* SOURCE PASSAGE *
####
Block Party: Corktown has sprouted street life, and a bona fide dining scene, thanks to the Pan Am Games
You can tell a lot about a neighbourhood from its pastry. My obsession of the moment is the mille crêpe cake at Roselle Desserts, on King just east of Parliament. Stephanie Duong, Roselle’s pastry chef, achieves near perfection in her rendition of the French classic. She layers 20 crêpes with vanilla custard, then brûlées sugar over top. It’s not too sweet and surprisingly light, a harmonious state somewhere between pastry and cake. It’s so labour-intensive and fragile that Duong currently only sells it on weekends, and then only in limited quantities.
A year ago, you’d have little chance of finding a slice of mille crêpe in Corktown. For the uninitiated, that’s the pocket roughly bounded by Berkeley and the DVP, from Queen to the Gardiner. But now there’s a built-in, pastry-hungry clientele. The transformation was kick-started by the announcement that the city would redevelop the neighbourhood’s southeast section into mid-rise condos to house 10,000-plus athletes and officials for the Pan Am Games. When the Games are over, those buildings will convert into market-rate condos, subsidized rental units and housing for George Brown students.
####
* EXERCISE INSTRUCTIONS *
[a] Reproduce the part of the Corktown article between "Block Party: Corktown" and "in limited quantities.", inclusive.
[b] Condense the paragraph of the Corktown article that starts "A year ago" into a shorter version that keeps its main facts.
####
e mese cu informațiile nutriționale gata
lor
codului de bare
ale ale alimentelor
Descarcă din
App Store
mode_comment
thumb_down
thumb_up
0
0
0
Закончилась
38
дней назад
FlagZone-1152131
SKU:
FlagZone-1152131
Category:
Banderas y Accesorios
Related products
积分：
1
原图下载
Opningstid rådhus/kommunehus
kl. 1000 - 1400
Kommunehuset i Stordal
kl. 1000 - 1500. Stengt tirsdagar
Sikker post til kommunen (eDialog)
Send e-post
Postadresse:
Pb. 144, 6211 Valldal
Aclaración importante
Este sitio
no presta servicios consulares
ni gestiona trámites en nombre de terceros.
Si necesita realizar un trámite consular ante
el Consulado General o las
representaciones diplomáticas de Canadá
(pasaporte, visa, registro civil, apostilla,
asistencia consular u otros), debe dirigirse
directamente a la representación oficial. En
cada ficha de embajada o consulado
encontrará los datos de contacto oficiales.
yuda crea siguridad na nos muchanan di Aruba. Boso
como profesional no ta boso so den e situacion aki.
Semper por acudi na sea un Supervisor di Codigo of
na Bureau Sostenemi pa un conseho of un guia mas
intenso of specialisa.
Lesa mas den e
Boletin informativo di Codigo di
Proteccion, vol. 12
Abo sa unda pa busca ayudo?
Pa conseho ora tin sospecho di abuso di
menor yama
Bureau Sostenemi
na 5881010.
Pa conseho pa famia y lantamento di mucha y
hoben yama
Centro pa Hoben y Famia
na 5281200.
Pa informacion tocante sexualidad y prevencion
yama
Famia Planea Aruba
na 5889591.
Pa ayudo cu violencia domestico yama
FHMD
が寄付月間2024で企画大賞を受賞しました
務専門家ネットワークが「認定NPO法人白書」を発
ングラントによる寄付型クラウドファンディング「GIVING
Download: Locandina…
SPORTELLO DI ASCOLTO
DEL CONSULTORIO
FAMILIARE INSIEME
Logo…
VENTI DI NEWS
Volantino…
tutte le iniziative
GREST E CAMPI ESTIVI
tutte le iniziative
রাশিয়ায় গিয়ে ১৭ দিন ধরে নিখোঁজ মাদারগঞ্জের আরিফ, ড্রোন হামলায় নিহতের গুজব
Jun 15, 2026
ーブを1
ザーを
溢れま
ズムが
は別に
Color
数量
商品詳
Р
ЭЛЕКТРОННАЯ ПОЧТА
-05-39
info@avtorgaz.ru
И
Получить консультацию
####
* RESULTS FOR EACH TASK *
[a]
Block Party: Corktown has sprouted street life, and a bona fide dining scene, thanks to the Pan Am Games
You can tell a lot about a neighbourhood from its pastry. My obsession of the moment is the mille crêpe cake at Roselle Desserts, on King just east of Parliament. Stephanie Duong, Roselle’s pastry chef, achieves near perfection in her rendition of the French classic. She layers 20 crêpes with vanilla custard, then brûlées sugar over top. It’s not too sweet and surprisingly light, a harmonious state somewhere between pastry and cake. It’s so labour-intensive and fragile that Duong currently only sells it on weekends, and then only in limited quantities.

[b] A year ago, mille crêpe was hard to find in Corktown, the area between Berkeley and the DVP and from Queen to the Gardiner. Now there are plenty of people who want pastry. The change began when the city announced it would turn the neighbourhood's southeast section into mid-rise condos for more than 10,000 Pan Am Games athletes and officials. After the Games, the buildings will become market-rate condos, subsidized rentals and housing for George Brown students.